Não tinha muitas opções, e o que quatro bruxas velhas poderiam fazer contra mim? Infelizmente mais coisas que eu podia supor. Não sei de onde veio o golpe, um instante estava olhando indecisa para a mão estendida da gentil senhora no outro eu estava despertando em um lugar estranho com muitas velas acesas e meu corpo estava preso á uma mesa da qual não conseguia me soltar.

— Socorro! – gritei – Me tirem daqui.

— Cale-se – mandou uma garota de olhos claros e cabelos platinados - Ninguém vai ouvir esses seus gritos.

— Me solte criança estúpida – mandei zangada, aquela menina não devia ter treze anos ainda – Ou arrancarei esses seus lindos cabelos loiros.

— Não enquanto estiver amarrada. Irmãs, ela despertou.

— Liberte – arrisquei – Solte! O que fez comigo menina?

— Nada, você está em um templo. Não se pode fazer magia em um templo.

A garota saiu, enquanto fiquei sozinha tentei me soltar, mas era impossível. A única coisa que eu era capaz de ver ali eram paredes cavadas onde colocavam velas e um buraco no teto por onde podia ver o dia que se tornava noite. Uma eternidade depois – algumas horas – pessoas começaram a entrar, vestiam capuz douradas e ignoravam minhas tentativas de comunicação, então as quatro anciãs que me sequestraram entraram, elas vestiam uma mistura de vermelho com dourado que á luz de velas tinha um tom de mistério. Uma delas, a que dirigiu palavra á mim na rua, disse:

— Irmãs, hoje, quando caminhávamos por Belona buscando uma oferenda para nosso altar esta pequena desconhecida nos chamou. Esta noite Lúcifer iluminará nossos caminhos e toda a escuridão que impregna Risveglio vai desaparecer quando entregarmos aos deuses o sangue de uma virgem que caminha entre a luz e a escuridão...
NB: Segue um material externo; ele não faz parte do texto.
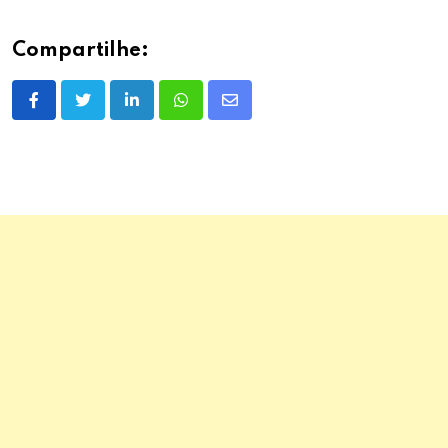
Compartilhe:
LinkedIn
Whatsapp
Share
via
Email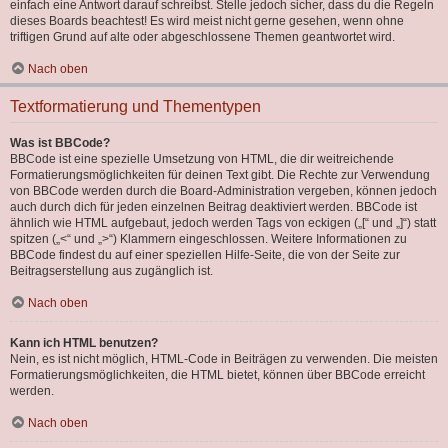
einfach eine Antwort darauf schreibst. Stelle jedoch sicher, dass du die Regeln
dieses Boards beachtest! Es wird meist nicht gerne gesehen, wenn ohne
triftigen Grund auf alte oder abgeschlossene Themen geantwortet wird.
Nach oben
Textformatierung und Thementypen
Was ist BBCode?
BBCode ist eine spezielle Umsetzung von HTML, die dir weitreichende
Formatierungsmöglichkeiten für deinen Text gibt. Die Rechte zur Verwendung
von BBCode werden durch die Board-Administration vergeben, können jedoch
auch durch dich für jeden einzelnen Beitrag deaktiviert werden. BBCode ist
ähnlich wie HTML aufgebaut, jedoch werden Tags von eckigen („[“ und „]“) statt
spitzen („<“ und „>“) Klammern eingeschlossen. Weitere Informationen zu
BBCode findest du auf einer speziellen Hilfe-Seite, die von der Seite zur
Beitragserstellung aus zugänglich ist.
Nach oben
Kann ich HTML benutzen?
Nein, es ist nicht möglich, HTML-Code in Beiträgen zu verwenden. Die meisten
Formatierungsmöglichkeiten, die HTML bietet, können über BBCode erreicht
werden.
Nach oben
Por que coisas assim acontecem comigo? Peço ajuda para uma desconhecida na rua que me sequestra e me leva para um altar de sacrifício para me matar em honra de Lúcifer. Como meus gritos eram ignorados, apenas ouvi o longo e tedioso discurso da anciã que ia me matar. Segundo ela, ao passar por mim os deuses lhe mostraram uma visão do futuro, meu sacrifício salvaria todos do tormento causado por falsos reis e rainhas que trariam o caos para aqueles que usavam as trevas e aqueles que viviam na luz.

— Incrível, te deixo sozinha por um dia e você vira oferta de sangue – ouvi Dylan dizendo.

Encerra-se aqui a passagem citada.